Task brief: Copy every record below exactly as it stands.

Collected data entries:
_ _ _ _
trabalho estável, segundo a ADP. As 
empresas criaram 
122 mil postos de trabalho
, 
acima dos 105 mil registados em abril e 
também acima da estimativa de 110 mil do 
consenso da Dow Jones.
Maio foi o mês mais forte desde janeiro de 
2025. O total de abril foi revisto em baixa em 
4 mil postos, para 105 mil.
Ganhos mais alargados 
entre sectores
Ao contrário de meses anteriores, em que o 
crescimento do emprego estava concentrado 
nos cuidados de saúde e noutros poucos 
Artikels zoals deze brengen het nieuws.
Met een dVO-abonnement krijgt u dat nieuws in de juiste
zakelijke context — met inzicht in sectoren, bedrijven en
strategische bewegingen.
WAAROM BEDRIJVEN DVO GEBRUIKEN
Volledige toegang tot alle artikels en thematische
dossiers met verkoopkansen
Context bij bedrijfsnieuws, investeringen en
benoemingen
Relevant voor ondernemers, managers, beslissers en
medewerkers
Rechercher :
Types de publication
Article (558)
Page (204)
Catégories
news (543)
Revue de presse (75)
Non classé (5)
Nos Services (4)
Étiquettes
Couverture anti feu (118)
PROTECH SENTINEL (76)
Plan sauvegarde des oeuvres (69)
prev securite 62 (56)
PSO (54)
_ _ _ _
Solution to this task:
trabalho estável, segundo a ADP. As 
empresas criaram 
122 mil postos de trabalho
, 
acima dos 105 mil registados em abril e 
também acima da estimativa de 110 mil do 
consenso da Dow Jones.
Maio foi o mês mais forte desde janeiro de 
2025. O total de abril foi revisto em baixa em 
4 mil postos, para 105 mil.
Ganhos mais alargados 
entre sectores
Ao contrário de meses anteriores, em que o 
crescimento do emprego estava concentrado 
nos cuidados de saúde e noutros poucos 
Artikels zoals deze brengen het nieuws.
Met een dVO-abonnement krijgt u dat nieuws in de juiste
zakelijke context — met inzicht in sectoren, bedrijven en
strategische bewegingen.
WAAROM BEDRIJVEN DVO GEBRUIKEN
Volledige toegang tot alle artikels en thematische
dossiers met verkoopkansen
Context bij bedrijfsnieuws, investeringen en
benoemingen
Relevant voor ondernemers, managers, beslissers en
medewerkers
Rechercher :
Types de publication
Article (558)
Page (204)
Catégories
news (543)
Revue de presse (75)
Non classé (5)
Nos Services (4)
Étiquettes
Couverture anti feu (118)
PROTECH SENTINEL (76)
Plan sauvegarde des oeuvres (69)
prev securite 62 (56)
PSO (54)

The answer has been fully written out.